**TASK DETAILS**
Reproduce the entries word for word, starting at their first line and ending at the line that contains "v(-1814.68, -761.74) *", with both of those lines included.

**MATERIALS PROVIDED**
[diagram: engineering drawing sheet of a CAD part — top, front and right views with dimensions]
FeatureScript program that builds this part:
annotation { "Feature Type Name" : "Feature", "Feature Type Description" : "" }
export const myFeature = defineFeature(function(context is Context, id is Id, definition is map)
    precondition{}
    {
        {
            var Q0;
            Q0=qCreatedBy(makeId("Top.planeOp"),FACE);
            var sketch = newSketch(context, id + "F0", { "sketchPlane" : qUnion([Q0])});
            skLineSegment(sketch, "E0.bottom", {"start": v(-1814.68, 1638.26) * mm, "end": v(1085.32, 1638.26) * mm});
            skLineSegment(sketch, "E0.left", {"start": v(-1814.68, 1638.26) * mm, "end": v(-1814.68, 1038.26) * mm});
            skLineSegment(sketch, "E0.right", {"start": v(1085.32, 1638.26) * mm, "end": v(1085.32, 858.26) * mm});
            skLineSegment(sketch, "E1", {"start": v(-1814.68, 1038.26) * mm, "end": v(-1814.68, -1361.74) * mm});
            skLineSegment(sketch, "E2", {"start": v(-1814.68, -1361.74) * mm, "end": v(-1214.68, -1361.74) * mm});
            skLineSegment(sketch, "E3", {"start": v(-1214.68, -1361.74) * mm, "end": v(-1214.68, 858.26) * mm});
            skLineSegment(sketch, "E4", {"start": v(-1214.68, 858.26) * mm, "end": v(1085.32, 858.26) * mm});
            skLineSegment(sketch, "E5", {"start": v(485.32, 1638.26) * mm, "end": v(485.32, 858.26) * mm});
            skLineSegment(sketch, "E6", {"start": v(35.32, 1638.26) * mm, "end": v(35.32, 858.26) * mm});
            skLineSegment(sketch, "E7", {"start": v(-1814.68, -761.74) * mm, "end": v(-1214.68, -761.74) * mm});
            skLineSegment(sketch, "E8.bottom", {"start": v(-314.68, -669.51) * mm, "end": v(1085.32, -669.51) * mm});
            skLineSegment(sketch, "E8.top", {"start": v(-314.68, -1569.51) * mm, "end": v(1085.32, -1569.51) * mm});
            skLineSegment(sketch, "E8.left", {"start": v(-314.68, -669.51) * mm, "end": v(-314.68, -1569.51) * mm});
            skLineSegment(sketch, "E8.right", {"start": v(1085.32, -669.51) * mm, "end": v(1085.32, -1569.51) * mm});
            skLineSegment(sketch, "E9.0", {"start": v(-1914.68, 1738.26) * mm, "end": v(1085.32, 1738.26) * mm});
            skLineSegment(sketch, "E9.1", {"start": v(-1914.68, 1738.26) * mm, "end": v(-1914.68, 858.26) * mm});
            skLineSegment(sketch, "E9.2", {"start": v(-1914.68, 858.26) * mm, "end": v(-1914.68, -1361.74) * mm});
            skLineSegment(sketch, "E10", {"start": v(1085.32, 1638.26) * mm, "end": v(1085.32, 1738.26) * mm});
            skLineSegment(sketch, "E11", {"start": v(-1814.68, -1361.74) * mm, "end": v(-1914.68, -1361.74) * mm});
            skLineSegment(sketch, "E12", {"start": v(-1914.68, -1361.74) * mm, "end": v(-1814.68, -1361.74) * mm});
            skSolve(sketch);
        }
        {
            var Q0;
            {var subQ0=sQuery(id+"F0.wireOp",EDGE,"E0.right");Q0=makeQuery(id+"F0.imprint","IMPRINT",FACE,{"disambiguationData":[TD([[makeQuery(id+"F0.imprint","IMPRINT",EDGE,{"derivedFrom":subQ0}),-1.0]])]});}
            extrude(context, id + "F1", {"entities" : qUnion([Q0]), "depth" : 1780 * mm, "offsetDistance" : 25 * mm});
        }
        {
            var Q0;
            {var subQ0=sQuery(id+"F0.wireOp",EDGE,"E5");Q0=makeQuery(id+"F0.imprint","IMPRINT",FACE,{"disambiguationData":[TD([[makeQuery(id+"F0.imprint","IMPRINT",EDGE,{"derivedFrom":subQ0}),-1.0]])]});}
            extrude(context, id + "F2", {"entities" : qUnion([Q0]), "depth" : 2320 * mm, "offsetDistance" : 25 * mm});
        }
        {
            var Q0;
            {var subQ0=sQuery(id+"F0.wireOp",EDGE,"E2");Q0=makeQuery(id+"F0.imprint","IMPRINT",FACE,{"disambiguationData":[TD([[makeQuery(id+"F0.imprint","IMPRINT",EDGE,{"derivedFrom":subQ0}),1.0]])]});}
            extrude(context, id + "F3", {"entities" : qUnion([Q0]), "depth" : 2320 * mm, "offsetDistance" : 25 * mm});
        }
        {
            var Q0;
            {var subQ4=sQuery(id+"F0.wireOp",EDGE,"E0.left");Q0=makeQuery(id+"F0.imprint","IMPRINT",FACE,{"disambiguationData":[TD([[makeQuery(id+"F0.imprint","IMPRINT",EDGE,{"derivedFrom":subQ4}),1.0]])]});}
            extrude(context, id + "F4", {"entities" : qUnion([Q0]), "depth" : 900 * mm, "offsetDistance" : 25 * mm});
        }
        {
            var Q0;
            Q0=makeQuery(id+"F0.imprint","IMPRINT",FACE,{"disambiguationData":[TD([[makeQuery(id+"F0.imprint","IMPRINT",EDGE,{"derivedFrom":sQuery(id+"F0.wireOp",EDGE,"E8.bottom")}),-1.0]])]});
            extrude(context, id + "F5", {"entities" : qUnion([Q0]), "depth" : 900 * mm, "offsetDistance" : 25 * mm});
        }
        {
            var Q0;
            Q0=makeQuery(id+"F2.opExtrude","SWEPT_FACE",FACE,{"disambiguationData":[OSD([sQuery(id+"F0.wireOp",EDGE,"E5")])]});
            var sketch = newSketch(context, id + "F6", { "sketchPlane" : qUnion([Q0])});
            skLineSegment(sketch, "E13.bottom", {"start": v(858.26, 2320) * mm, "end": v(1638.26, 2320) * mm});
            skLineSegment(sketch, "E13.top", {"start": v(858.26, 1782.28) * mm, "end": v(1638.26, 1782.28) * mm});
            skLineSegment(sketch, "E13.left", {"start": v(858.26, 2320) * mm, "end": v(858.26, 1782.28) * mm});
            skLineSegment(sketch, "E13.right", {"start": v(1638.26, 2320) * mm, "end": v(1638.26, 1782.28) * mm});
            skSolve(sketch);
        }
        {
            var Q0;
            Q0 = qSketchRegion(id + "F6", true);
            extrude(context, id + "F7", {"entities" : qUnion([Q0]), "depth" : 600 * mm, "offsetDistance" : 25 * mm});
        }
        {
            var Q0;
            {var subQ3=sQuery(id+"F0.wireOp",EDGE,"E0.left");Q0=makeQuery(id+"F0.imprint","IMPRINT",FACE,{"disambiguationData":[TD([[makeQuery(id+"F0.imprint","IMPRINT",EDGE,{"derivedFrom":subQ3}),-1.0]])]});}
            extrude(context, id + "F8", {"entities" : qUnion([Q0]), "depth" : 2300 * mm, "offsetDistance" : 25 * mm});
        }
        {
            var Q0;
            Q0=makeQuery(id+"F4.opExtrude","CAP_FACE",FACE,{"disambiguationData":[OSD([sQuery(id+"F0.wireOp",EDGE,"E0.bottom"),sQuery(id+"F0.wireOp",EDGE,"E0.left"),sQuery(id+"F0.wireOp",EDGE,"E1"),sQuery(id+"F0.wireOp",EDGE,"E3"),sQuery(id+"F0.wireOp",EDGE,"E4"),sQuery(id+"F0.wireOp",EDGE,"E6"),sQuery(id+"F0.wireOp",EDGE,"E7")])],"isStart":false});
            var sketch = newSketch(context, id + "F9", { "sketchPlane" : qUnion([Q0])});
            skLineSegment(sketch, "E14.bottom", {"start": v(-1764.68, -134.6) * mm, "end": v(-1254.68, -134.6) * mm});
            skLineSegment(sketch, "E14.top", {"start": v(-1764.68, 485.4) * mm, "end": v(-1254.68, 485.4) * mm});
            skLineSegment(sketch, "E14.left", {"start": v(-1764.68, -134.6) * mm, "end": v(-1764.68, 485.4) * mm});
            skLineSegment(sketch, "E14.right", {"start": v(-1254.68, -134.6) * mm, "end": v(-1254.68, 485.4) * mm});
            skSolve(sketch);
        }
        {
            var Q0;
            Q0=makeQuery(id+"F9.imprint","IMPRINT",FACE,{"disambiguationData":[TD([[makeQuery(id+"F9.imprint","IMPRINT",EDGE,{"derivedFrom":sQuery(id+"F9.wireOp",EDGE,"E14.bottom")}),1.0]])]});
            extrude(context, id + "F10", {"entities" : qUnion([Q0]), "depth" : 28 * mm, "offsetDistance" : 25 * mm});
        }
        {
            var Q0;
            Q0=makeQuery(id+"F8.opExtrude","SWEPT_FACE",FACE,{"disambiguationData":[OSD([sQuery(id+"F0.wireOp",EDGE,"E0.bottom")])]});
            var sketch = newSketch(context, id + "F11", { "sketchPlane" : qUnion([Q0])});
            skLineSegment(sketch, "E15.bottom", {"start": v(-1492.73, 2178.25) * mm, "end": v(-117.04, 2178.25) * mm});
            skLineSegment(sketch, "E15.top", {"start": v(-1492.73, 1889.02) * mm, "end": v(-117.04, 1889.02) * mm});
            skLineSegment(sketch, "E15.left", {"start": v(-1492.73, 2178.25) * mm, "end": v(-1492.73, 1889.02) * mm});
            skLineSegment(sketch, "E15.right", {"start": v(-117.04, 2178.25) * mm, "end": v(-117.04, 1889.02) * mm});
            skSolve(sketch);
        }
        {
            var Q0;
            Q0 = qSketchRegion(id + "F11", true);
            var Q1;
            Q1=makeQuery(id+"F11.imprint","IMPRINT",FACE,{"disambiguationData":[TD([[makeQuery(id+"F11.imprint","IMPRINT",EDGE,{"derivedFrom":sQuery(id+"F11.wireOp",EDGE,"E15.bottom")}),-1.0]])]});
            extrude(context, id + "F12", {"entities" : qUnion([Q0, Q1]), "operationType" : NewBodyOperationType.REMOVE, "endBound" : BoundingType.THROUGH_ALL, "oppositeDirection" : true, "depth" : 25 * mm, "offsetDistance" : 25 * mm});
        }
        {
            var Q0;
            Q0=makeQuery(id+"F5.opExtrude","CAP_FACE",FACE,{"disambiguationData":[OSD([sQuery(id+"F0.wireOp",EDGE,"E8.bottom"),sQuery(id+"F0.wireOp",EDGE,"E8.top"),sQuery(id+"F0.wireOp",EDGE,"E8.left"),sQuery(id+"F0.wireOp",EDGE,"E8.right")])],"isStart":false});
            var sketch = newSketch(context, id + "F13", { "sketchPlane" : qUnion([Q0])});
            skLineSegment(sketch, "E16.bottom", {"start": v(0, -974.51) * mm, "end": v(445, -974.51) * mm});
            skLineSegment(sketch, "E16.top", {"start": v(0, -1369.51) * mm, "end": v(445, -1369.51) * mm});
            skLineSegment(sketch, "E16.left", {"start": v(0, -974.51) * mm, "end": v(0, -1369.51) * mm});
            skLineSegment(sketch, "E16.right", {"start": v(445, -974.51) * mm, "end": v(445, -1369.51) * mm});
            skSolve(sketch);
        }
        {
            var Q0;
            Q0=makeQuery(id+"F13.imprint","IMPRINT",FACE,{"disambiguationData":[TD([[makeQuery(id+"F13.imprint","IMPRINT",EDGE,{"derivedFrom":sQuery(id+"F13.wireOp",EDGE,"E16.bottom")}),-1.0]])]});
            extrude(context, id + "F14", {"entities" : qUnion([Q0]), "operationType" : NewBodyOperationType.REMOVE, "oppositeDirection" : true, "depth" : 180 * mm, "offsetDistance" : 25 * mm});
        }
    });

**RESULT OF THE TASK**
[diagram: engineering drawing sheet of a CAD part — top, front and right views with dimensions]
FeatureScript program that builds this part:
annotation { "Feature Type Name" : "Feature", "Feature Type Description" : "" }
export const myFeature = defineFeature(function(context is Context, id is Id, definition is map)
    precondition{}
    {
        {
            var Q0;
            Q0=qCreatedBy(makeId("Top.planeOp"),FACE);
            var sketch = newSketch(context, id + "F0", { "sketchPlane" : qUnion([Q0])});
            skLineSegment(sketch, "E0.bottom", {"start": v(-1814.68, 1638.26) * mm, "end": v(1085.32, 1638.26) * mm});
            skLineSegment(sketch, "E0.left", {"start": v(-1814.68, 1638.26) * mm, "end": v(-1814.68, 1038.26) * mm});
            skLineSegment(sketch, "E0.right", {"start": v(1085.32, 1638.26) * mm, "end": v(1085.32, 858.26) * mm});
            skLineSegment(sketch, "E1", {"start": v(-1814.68, 1038.26) * mm, "end": v(-1814.68, -1361.74) * mm});
            skLineSegment(sketch, "E2", {"start": v(-1814.68, -1361.74) * mm, "end": v(-1214.68, -1361.74) * mm});
            skLineSegment(sketch, "E3", {"start": v(-1214.68, -1361.74) * mm, "end": v(-1214.68, 858.26) * mm});
            skLineSegment(sketch, "E4", {"start": v(-1214.68, 858.26) * mm, "end": v(1085.32, 858.26) * mm});
            skLineSegment(sketch, "E5", {"start": v(485.32, 1638.26) * mm, "end": v(485.32, 858.26) * mm});
            skLineSegment(sketch, "E6", {"start": v(35.32, 1638.26) * mm, "end": v(35.32, 858.26) * mm});
            skLineSegment(sketch, "E7", {"start": v(-1814.68, -761.74) * mm, "end": v(-1214.68, -761.74) * mm});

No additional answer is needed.